» What is required:
Could you copy out word for word the items from the line containing "Given that the" up to and including the line containing "the sleeping puppy"?

*** Opening of Extracted information ***

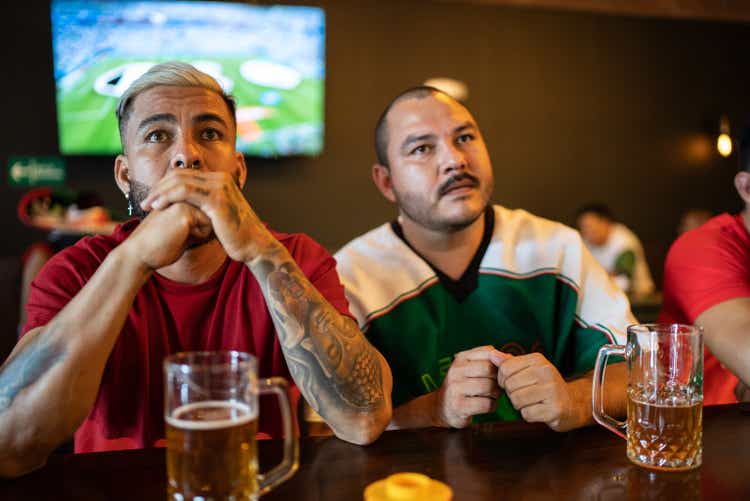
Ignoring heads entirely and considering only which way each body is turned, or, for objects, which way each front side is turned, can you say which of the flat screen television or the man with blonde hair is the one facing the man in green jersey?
the flat screen television

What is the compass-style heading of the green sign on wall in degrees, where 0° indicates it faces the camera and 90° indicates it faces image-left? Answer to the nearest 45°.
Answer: approximately 0°

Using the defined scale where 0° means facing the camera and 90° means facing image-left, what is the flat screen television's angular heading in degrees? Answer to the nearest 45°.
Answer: approximately 0°

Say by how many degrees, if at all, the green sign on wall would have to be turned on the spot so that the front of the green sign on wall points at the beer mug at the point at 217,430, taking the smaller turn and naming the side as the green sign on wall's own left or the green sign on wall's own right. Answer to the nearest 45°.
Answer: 0° — it already faces it

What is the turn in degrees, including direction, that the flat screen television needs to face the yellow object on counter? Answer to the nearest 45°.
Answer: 0° — it already faces it

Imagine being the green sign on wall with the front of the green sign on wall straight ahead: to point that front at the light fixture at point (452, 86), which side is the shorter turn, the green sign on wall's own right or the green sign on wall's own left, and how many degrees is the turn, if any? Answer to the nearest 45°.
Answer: approximately 90° to the green sign on wall's own left

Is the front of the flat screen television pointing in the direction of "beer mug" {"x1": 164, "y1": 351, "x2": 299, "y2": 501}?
yes
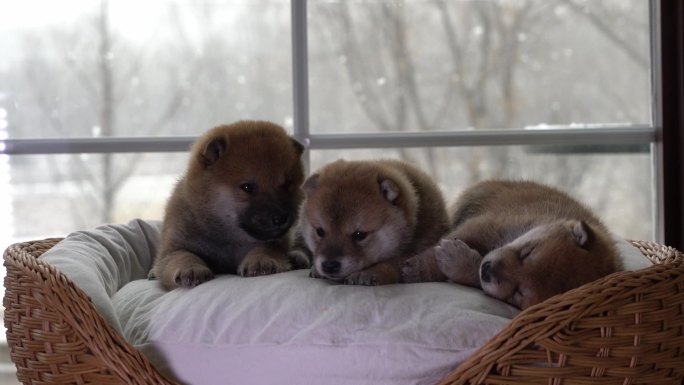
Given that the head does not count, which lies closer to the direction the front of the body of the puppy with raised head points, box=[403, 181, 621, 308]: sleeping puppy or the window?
the sleeping puppy

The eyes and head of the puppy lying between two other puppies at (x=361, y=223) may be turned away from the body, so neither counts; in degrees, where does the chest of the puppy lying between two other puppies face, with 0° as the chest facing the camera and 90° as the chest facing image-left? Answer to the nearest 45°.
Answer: approximately 45°

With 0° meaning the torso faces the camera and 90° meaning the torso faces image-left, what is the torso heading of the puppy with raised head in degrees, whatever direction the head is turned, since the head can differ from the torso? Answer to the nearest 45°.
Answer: approximately 315°

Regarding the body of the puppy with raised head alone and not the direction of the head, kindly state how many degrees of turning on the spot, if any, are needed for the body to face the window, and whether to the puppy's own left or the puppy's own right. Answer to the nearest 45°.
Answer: approximately 135° to the puppy's own left
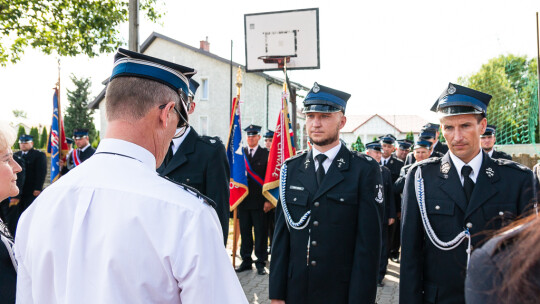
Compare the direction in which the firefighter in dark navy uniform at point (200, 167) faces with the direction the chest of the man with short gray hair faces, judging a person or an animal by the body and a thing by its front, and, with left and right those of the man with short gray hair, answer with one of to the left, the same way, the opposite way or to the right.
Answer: the opposite way

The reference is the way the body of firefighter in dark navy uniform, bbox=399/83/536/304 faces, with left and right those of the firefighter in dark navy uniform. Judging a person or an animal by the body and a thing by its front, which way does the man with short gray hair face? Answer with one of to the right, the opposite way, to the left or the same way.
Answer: the opposite way

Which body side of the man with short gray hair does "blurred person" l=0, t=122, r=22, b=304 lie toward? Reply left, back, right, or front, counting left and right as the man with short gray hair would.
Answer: left

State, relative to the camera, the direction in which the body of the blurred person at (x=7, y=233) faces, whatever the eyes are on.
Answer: to the viewer's right

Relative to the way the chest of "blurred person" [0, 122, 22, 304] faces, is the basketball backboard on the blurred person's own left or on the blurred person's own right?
on the blurred person's own left

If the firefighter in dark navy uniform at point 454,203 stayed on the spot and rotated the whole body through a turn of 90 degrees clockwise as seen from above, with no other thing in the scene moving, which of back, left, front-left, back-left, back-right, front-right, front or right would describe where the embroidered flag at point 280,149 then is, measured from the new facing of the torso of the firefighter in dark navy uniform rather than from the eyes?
front-right

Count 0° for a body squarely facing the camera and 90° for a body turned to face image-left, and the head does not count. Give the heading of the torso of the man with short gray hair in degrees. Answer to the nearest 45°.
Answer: approximately 225°
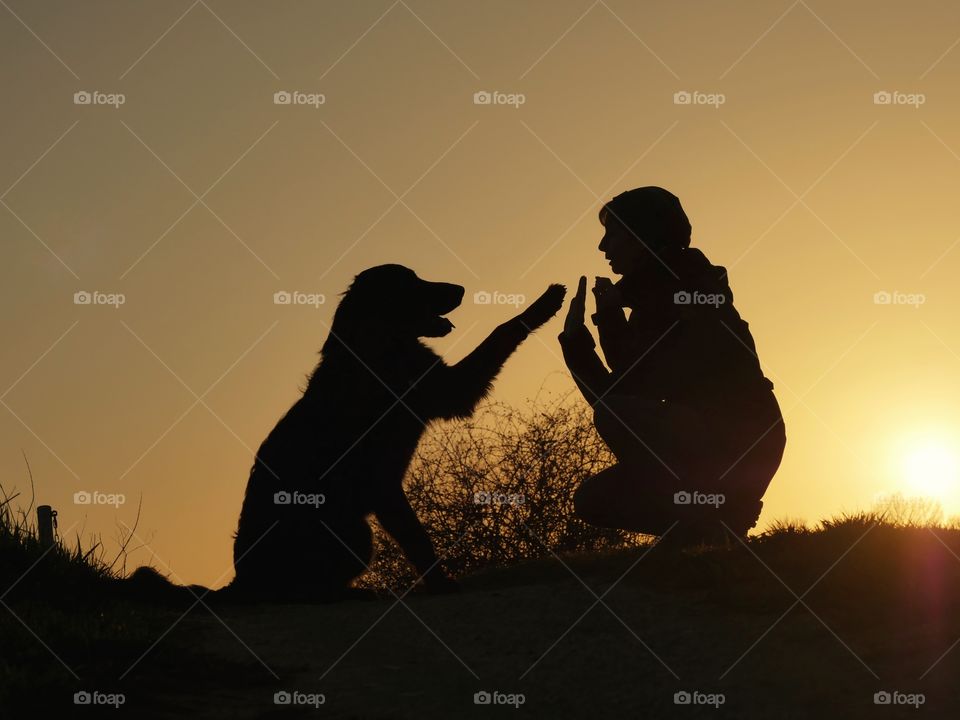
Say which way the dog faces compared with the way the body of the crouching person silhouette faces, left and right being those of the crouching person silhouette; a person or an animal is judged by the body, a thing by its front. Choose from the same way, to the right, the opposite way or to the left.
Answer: the opposite way

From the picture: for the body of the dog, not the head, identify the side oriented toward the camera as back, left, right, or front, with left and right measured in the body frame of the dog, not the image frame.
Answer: right

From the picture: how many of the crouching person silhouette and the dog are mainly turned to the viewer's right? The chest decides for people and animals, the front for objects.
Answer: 1

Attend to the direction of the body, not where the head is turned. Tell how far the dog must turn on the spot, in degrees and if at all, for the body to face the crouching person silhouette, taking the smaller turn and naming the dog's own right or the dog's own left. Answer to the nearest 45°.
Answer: approximately 45° to the dog's own right

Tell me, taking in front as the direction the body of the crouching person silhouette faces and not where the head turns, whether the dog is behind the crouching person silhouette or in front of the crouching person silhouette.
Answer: in front

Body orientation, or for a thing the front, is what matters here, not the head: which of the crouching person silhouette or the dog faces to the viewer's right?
the dog

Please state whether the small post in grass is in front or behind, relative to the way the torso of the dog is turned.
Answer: behind

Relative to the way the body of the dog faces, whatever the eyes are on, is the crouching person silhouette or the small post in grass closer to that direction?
the crouching person silhouette

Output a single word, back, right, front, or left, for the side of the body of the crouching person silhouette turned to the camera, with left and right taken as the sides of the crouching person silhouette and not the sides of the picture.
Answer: left
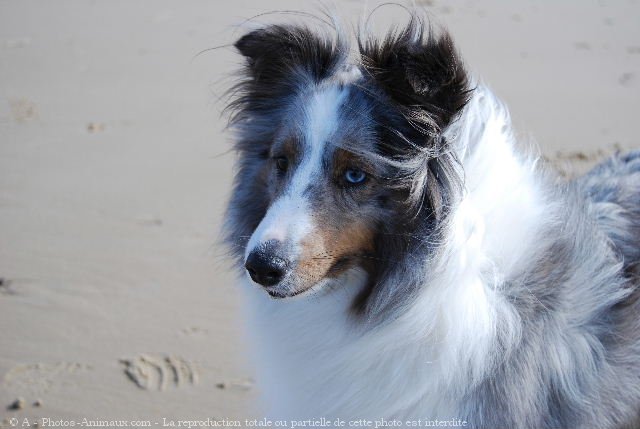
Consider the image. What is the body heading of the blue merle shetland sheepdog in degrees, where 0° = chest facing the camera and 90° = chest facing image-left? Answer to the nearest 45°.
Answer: approximately 45°
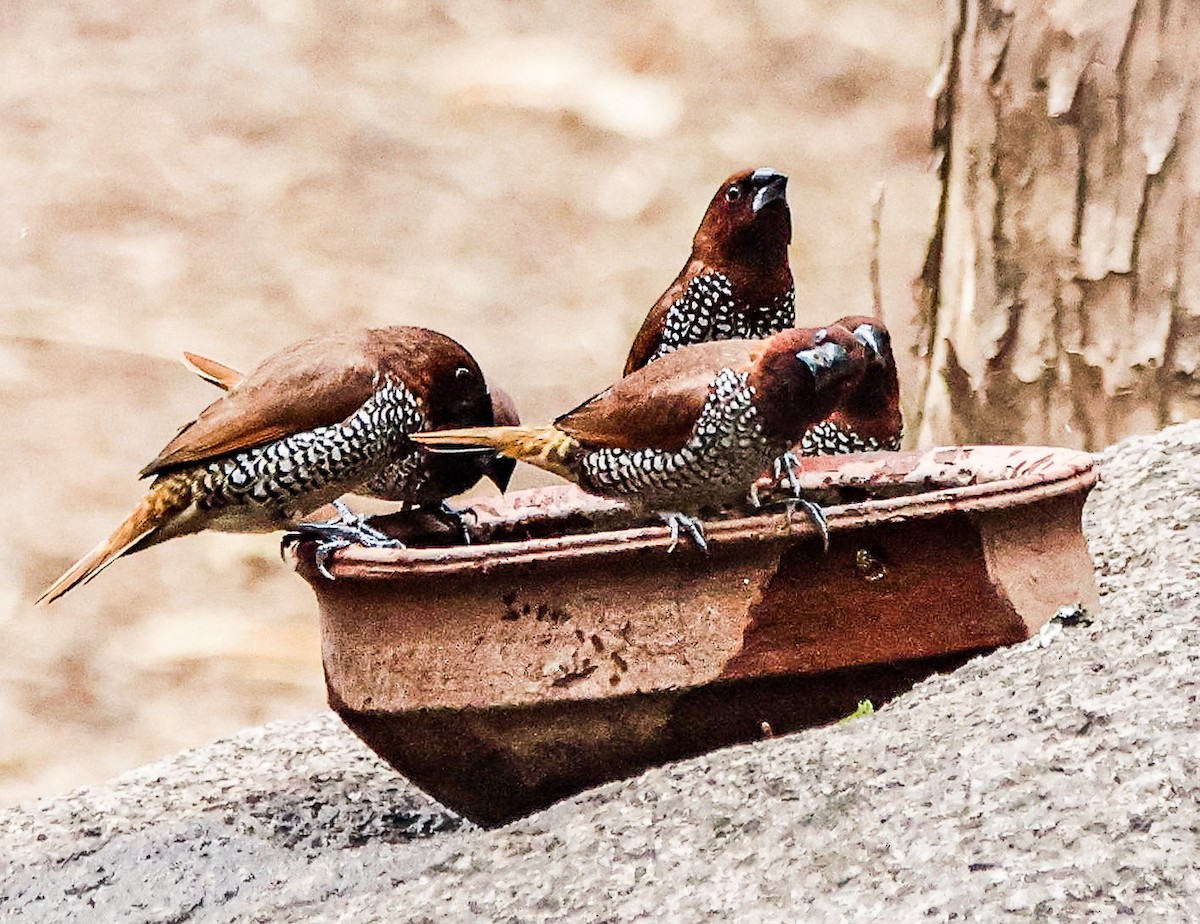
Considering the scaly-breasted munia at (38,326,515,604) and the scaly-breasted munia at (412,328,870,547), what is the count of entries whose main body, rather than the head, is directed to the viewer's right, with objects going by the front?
2

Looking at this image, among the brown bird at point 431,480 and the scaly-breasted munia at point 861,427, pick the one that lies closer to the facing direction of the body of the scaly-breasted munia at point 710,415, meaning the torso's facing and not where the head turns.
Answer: the scaly-breasted munia

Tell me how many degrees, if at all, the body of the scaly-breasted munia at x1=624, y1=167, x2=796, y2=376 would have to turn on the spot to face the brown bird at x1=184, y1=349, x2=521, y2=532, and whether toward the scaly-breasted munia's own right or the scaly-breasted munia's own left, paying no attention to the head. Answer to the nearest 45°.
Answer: approximately 90° to the scaly-breasted munia's own right

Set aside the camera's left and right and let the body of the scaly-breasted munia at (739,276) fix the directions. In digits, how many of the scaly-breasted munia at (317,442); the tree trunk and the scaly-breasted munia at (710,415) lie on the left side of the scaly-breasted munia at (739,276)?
1

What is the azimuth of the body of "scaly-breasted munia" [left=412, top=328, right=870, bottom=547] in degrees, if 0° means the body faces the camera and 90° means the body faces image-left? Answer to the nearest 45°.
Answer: approximately 270°

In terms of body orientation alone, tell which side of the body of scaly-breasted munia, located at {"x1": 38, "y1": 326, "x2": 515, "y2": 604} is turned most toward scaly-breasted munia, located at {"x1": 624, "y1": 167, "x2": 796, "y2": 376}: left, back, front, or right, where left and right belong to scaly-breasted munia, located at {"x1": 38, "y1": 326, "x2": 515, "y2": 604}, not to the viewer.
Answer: front

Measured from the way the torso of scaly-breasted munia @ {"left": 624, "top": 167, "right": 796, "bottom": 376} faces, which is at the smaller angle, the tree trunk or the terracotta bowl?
the terracotta bowl

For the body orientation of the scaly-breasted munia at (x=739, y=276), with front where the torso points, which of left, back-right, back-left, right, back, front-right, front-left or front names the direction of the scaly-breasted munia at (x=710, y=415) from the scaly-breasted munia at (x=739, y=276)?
front-right

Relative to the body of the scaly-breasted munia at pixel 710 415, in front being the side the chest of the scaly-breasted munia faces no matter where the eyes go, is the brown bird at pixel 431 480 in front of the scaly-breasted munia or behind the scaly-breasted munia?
behind

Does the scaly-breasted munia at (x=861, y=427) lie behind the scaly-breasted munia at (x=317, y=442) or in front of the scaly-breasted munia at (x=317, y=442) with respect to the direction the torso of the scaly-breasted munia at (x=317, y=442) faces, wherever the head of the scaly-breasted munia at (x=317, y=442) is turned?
in front

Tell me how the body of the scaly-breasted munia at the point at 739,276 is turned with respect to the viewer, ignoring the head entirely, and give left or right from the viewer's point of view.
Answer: facing the viewer and to the right of the viewer

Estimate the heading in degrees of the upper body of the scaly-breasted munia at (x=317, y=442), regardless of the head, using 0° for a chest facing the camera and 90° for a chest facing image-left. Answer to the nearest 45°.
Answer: approximately 270°

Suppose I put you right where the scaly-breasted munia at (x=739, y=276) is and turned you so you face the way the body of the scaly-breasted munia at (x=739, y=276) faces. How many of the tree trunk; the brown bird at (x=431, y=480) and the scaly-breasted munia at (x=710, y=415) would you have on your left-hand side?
1
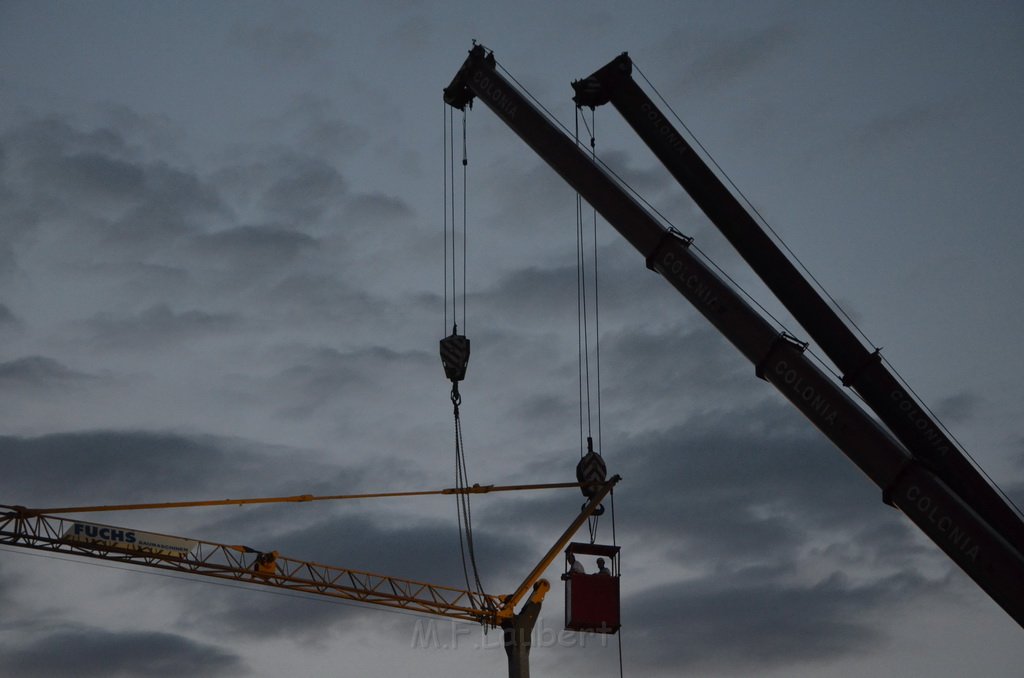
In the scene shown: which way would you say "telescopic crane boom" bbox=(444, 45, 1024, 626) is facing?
to the viewer's left

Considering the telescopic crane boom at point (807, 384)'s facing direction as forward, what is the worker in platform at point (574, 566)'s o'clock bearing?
The worker in platform is roughly at 12 o'clock from the telescopic crane boom.
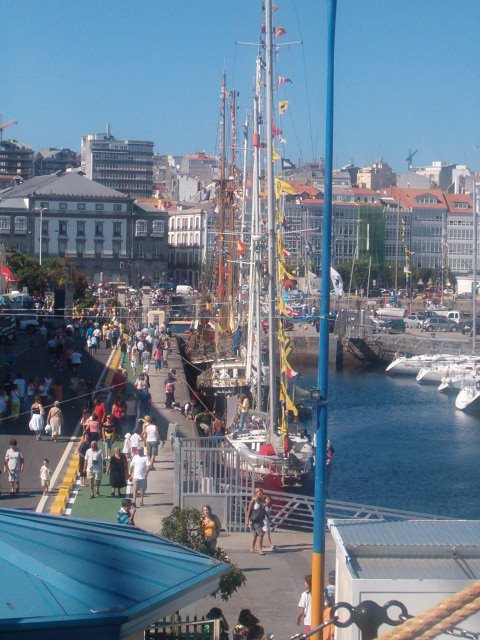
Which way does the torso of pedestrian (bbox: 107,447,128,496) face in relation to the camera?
toward the camera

*** Close of Extracted information ***

» Finished task:
Given that the head does not count, which lies closer to the direction the front of the body of the puppy with raised head points, box=[403, 181, 621, 308]: sleeping puppy or the window?
the sleeping puppy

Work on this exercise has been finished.